══ RECORDS SUPPLIED ══
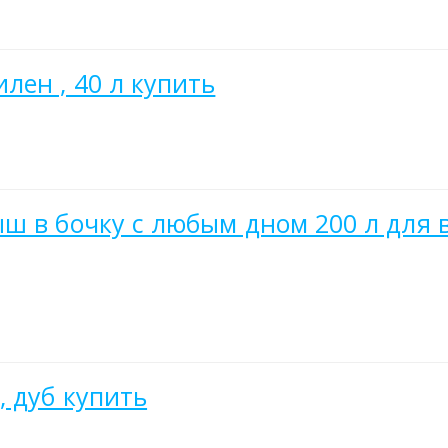
ен , 40 л купить
ш в бочку с любым дном 200 л для 
, дуб купить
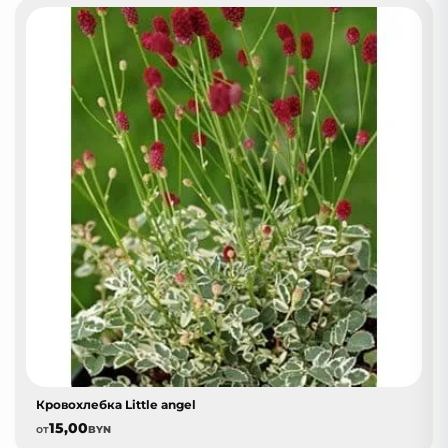
Кровохлебка Little angel
15,00
от
BYN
═══
| WRITTEN TASK |
Any picture in the material is to be dropped; the rest is repeated exactly.

| RESULT FOR THIS TASK |
ен , 40 л купить
ш в бочку с любым дном 200 л для 
, дуб купить
Кровохлебка Little angel
15,00
от
BYN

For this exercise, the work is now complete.